─── ZITIERTER TEXTAUSZUG ───

Fried­fer­ti­ge Schat­ten­bo­xer im Quar­tier

Alterszentrum Trotte

Wer grosse Architektur in Zürich sehen will, muss nicht auf den Chipperfield-Bau am Kunsthaus warten. Schon heute lässt sich Überraschendes in der Peripherie entdecken, zum Beispiel in Wipkingen.

Publikationsdatum
24-06-2019

«Zwee Boxer im Ring gäh nang uf e Gring, si füelen enang mau zersch uf e Zang» – Mani Matter

Sehr lang hat sich die Stadt Zürich mit dem Quartier gestritten. Seit Anfang Juni dürfen knapp 90 Seniorinnen und Senioren endlich in das neue Alterszentrum Trotte mitten in Wipkingen einziehen, fünf Jahre später als geplant. Nun steht der grosse Neubau an dieser attraktiven und gut einsehbaren Hanglage in dunkelroter Farbe und rundum mit Kacheln verhüllt da und überragt mit seinen neun Stockwerken die umliegenden Wohnhäuser um mindestens die doppelte Höhe.

Genau an diesem Massstabssprung hatte sich die Anwohnerschaft gestört und eine Beschwerde gegen die Baubewilligung eingereicht. Sie provozierte neben der zeitlichen Verzögerung auch einen baurechtlichen Kompromiss. Denn in einigen Punkten gab das kantonale Verwaltungsgericht den Beschwerdeführern recht. So wurde eine nachträgliche Redimensionierung des Baukörpers angeordnet und zudem im Detail definiert, wie ein konformes Schrägdach auszusehen hat.

───

- [AUFGABEN UND ÜBUNGEN]
(a) Gib an, in wie vielen Zeilen der Auflistung die Zeichenfolge „Unreal“ vorkommt. Nenne dabei nur die Zahl.
(b) Knüpfe an den Text über das Alterszentrum Trotte an und setze ihn nach seinem letzten Satz fort.

─── DIE AUFLISTUNG ───

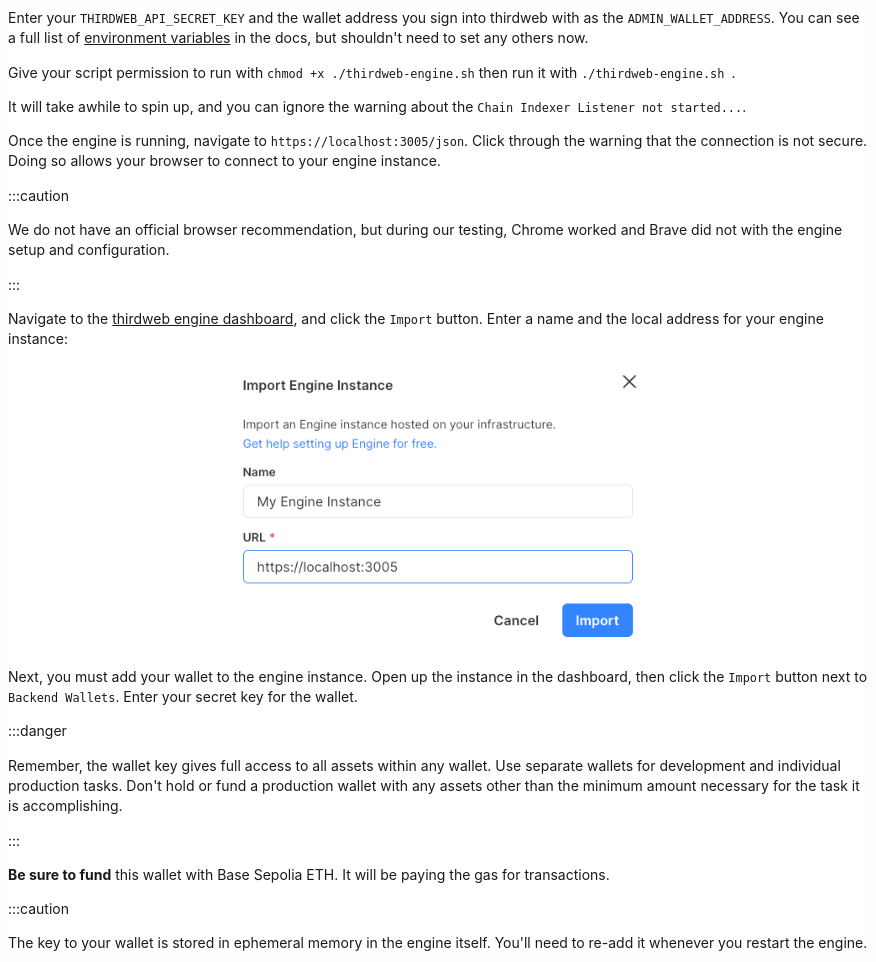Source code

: Enter your `THIRDWEB_API_SECRET_KEY` and the wallet address you sign into thirdweb with as the `ADMIN_WALLET_ADDRESS`. You can see a full list of [environment variables] in the docs, but shouldn't need to set any others now.

Give your script permission to run with `chmod +x ./thirdweb-engine.sh` then run it with `./thirdweb-engine.sh
`.

It will take awhile to spin up, and you can ignore the warning about the `Chain Indexer Listener not started...`.

Once the engine is running, navigate to `https://localhost:3005/json`. Click through the warning that the connection is not secure. Doing so allows your browser to connect to your engine instance.

:::caution

We do not have an official browser recommendation, but during our testing, Chrome worked and Brave did not with the engine setup and configuration.

:::

Navigate to the [thirdweb engine dashboard], and click the `Import` button. Enter a name and the local address for your engine instance:

![Add engine instance](../../assets/images/build-with-thirdweb/import-image-instance.png)

Next, you must add your wallet to the engine instance. Open up the instance in the dashboard, then click the `Import` button next to `Backend Wallets`. Enter your secret key for the wallet.

:::danger

Remember, the wallet key gives full access to all assets within any wallet. Use separate wallets for development and individual production tasks. Don't hold or fund a production wallet with any assets other than the minimum amount necessary for the task it is accomplishing.

:::

**Be sure to fund** this wallet with Base Sepolia ETH. It will be paying the gas for transactions.

:::caution

The key to your wallet is stored in ephemeral memory in the engine itself. You'll need to re-add it whenever you restart the engine.


[Base Camp]: https://base.org.camp
[ERC-721 Tokens]: https://docs.base.org/base-camp/docs/erc-721-token/erc-721-standard-video
[OpenZeppelin ERC-721]: https://docs.openzeppelin.com/contracts/2.x/api/token/erc721
[OpenZeppelin]: https://www.openzeppelin.com/
[Unreal Engine]: https://www.unrealengine.com/en-US
[thirdweb]: https://thirdweb.com/
[Gaming SDK]: https://portal.thirdweb.com/solutions/gaming/overview
[Unreal Engine Quickstart]: https://portal.thirdweb.com/solutions/gaming/unreal-engine/quickstart
[Below]: #random-color-nft-contract
[contract provided below]: #random-color-nft-contract
[Engine]: https://github.com/thirdweb-dev/engine
[run it locally]: https://portal.thirdweb.com/engine/self-host
[Docker]: https://www.docker.com/
[Postgres]: https://www.postgresql.org/
[thirdweb API key]: https://thirdweb.com/dashboard/settings/api-keys
[environment variables]: https://portal.thirdweb.com/engine/self-host#environment-variables
[engine-express]: https://github.com/thirdweb-example/engine-express
[Token Drop]: https://thirdweb.com/thirdweb.eth/DropERC20
[Unreal Demo]: https://github.com/thirdweb-example/unreal_demo
[thirdweb engine dashboard]: https://thirdweb.com/dashboard/engine
[wallet best practices]: https://portal.thirdweb.com/engine/features/backend-wallets#best-practices
[conversion function]: https://blueprintue.com/blueprint/vm4ujcqe/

───

- [LÖSUNGEN DER AUFGABEN]
(a) 3

(b)
Im Vergleich zum Entwurf, mit dem Enzmann Fischer Architekten den Wettbewerb vor dreizehn Jahren gewonnen haben, ist das Volumen leicht geschrumpft, und ein Geschoss ist aus dem Raumprogramm gestrichen worden. Auf sechs der ursprünglich geplanten 95 Bettenzimmer musste verzichtet werden. Ansonsten hat das juristische Gerangel kaum sichtbare Spuren hinterlassen; das Schattenboxen konnte ohne Knockout oder blaue Flecken beendet werden. Noch immer prägend sind das Verfremden einer klassischen Gebäudeform oder das Dach als fünfte Fassade.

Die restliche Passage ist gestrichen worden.